▶ **Data**:
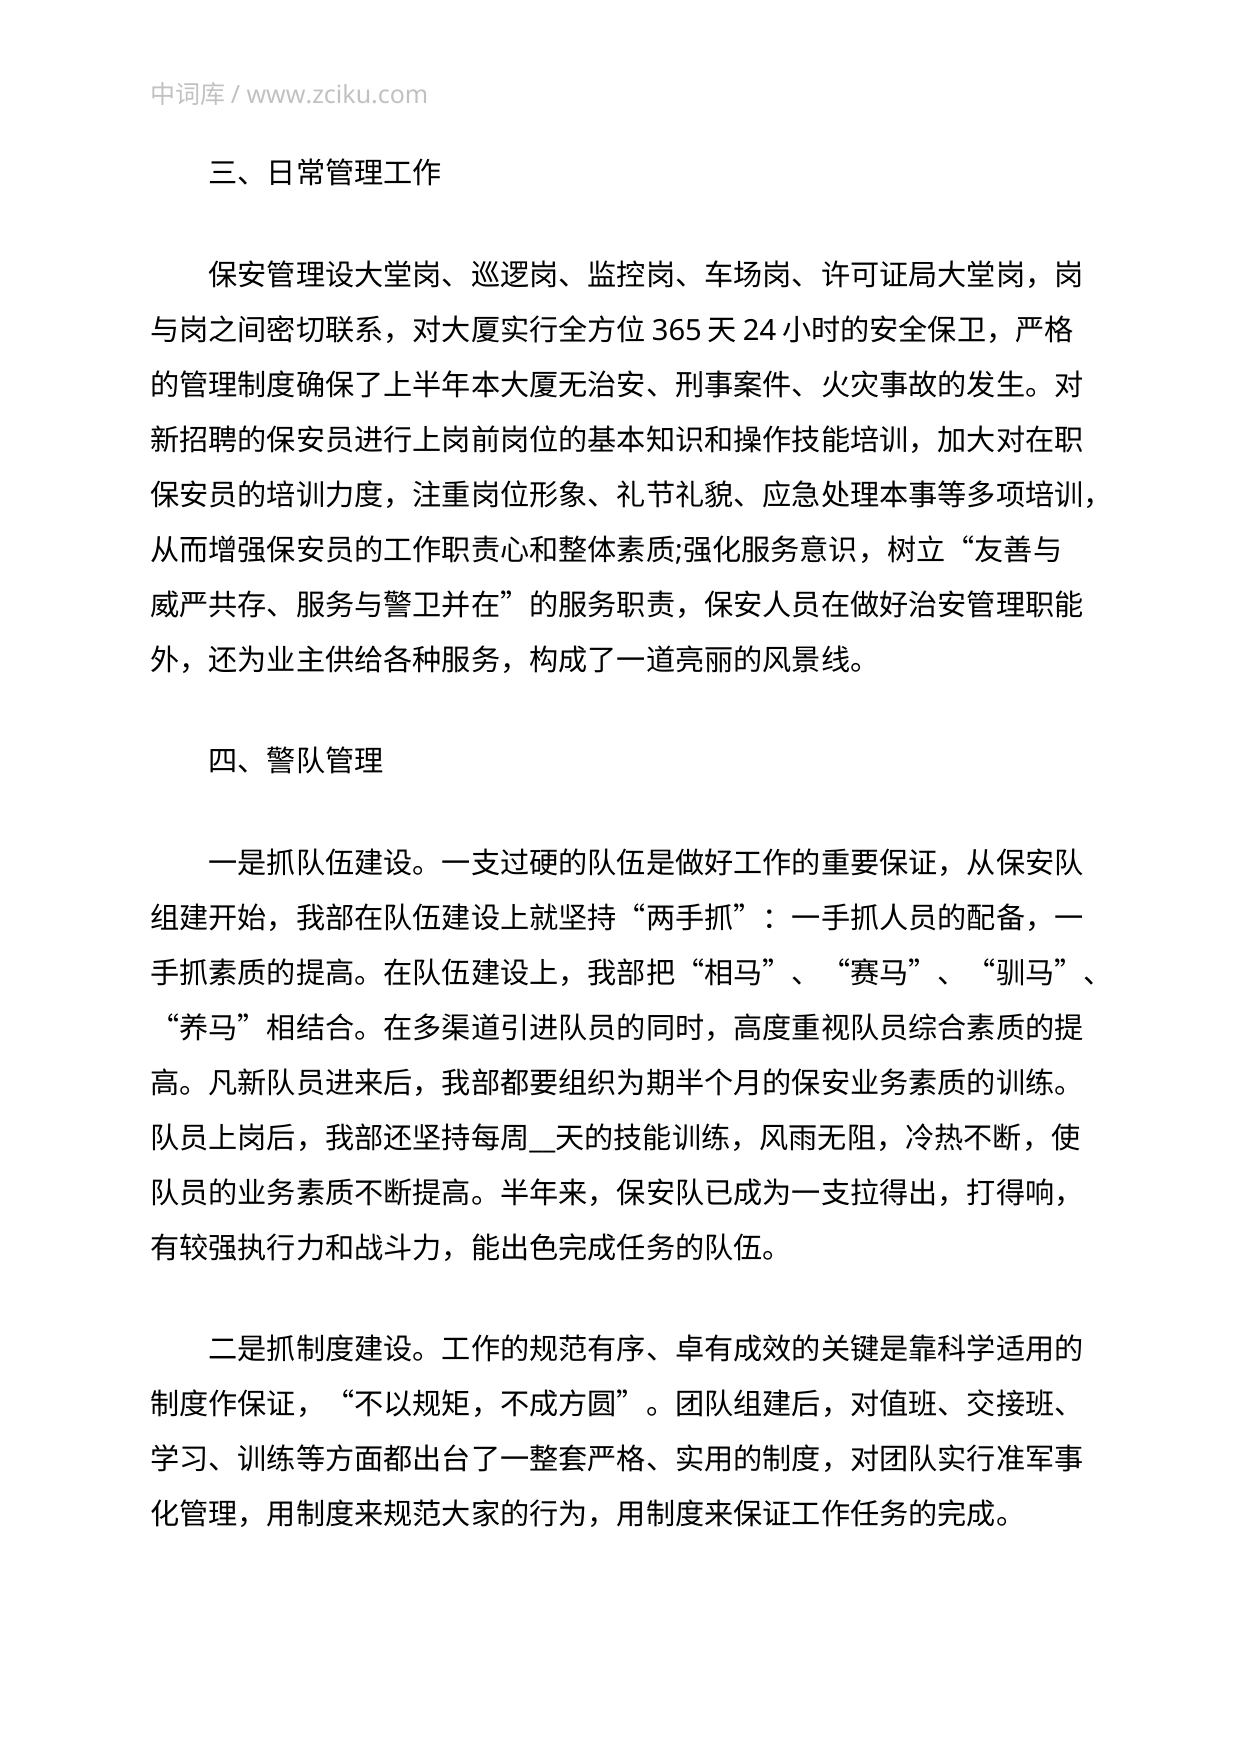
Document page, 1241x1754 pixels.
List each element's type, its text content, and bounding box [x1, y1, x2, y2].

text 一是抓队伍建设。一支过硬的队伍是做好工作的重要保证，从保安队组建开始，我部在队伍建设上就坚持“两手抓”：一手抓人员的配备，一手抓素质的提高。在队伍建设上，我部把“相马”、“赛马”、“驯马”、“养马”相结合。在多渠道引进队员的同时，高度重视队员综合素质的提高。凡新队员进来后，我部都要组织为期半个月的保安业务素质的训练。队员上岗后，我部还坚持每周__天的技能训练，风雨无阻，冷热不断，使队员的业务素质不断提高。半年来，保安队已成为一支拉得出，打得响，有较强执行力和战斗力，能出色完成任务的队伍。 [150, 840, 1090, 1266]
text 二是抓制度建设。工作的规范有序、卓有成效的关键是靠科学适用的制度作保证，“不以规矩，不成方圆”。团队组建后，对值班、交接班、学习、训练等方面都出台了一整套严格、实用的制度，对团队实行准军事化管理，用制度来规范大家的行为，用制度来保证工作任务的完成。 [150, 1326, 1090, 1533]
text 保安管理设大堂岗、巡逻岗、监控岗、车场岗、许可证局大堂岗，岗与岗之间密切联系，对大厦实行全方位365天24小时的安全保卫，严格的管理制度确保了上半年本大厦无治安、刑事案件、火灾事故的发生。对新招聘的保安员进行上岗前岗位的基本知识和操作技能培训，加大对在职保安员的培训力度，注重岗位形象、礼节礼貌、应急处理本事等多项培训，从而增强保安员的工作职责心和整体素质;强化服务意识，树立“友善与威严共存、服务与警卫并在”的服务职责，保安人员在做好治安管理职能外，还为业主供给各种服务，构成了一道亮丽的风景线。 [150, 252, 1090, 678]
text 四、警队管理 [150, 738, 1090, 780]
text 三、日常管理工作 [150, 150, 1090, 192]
==
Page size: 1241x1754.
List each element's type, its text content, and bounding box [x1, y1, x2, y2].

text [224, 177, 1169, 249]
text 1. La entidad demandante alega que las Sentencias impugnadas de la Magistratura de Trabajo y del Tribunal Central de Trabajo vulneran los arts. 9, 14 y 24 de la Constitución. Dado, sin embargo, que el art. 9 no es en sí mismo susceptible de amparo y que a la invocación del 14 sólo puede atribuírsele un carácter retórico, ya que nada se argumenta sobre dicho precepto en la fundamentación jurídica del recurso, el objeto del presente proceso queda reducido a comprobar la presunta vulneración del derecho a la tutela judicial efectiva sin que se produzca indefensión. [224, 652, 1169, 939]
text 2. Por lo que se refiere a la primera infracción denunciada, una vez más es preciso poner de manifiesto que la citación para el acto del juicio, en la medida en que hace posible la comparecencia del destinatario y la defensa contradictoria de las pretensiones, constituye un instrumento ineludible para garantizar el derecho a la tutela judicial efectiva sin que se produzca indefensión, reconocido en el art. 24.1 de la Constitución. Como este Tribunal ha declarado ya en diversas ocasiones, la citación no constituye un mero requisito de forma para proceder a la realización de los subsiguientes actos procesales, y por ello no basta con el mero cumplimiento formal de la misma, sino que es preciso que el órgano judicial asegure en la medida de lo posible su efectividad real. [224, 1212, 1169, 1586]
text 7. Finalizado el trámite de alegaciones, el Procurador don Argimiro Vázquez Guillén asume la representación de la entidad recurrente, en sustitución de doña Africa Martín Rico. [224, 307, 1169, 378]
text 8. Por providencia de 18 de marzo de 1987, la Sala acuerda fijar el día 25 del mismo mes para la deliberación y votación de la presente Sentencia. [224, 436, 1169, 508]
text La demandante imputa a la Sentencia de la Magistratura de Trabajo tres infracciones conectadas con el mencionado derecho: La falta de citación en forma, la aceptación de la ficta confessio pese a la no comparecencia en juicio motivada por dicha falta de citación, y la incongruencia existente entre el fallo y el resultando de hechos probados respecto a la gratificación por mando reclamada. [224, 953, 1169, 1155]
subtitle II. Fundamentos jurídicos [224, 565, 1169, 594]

▶ **Try it**:
Respond with only the number of lines above that include the string "mismo".

▶ **Result of the exercise**:
2